§ INPUT RECORDS

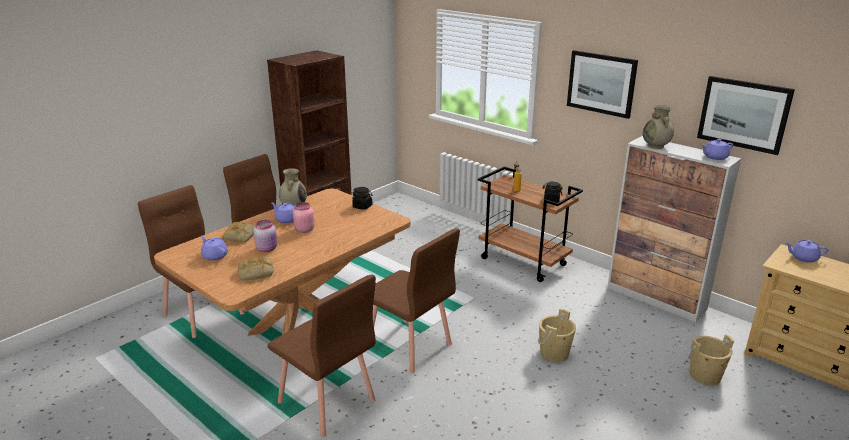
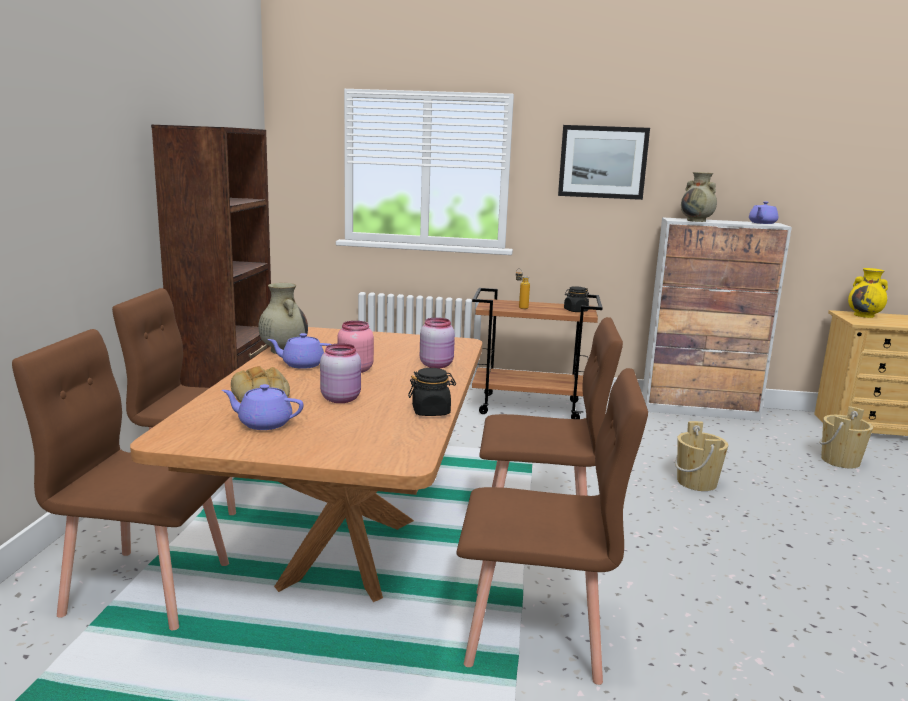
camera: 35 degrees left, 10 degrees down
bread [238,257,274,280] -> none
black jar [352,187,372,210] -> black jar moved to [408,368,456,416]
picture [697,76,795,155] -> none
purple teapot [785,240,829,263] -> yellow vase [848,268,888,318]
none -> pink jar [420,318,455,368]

* * *

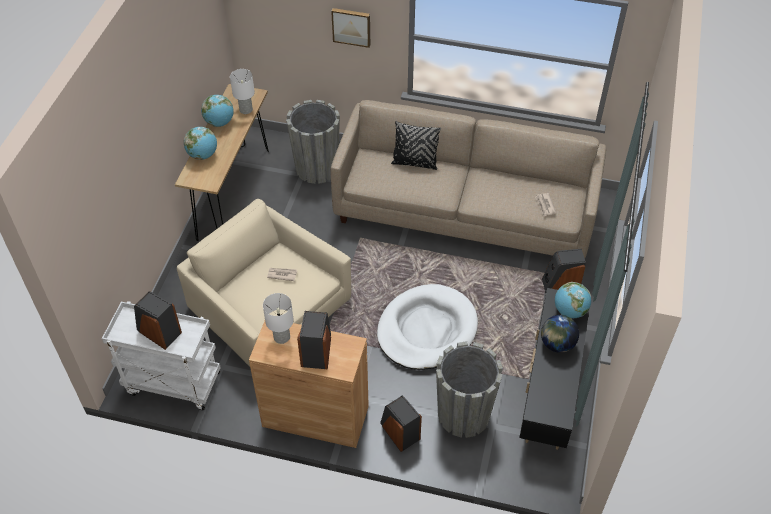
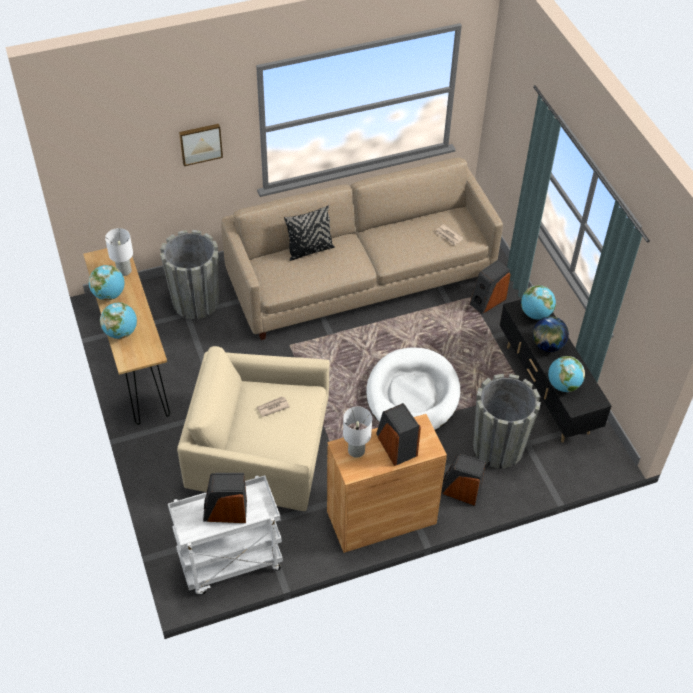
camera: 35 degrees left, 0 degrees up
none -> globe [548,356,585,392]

§ TASK
The expected answer holds each line from the listing above where the string "degrees" is present.

§ OUTPUT OF THE TASK
camera: 35 degrees left, 10 degrees down
camera: 35 degrees left, 0 degrees up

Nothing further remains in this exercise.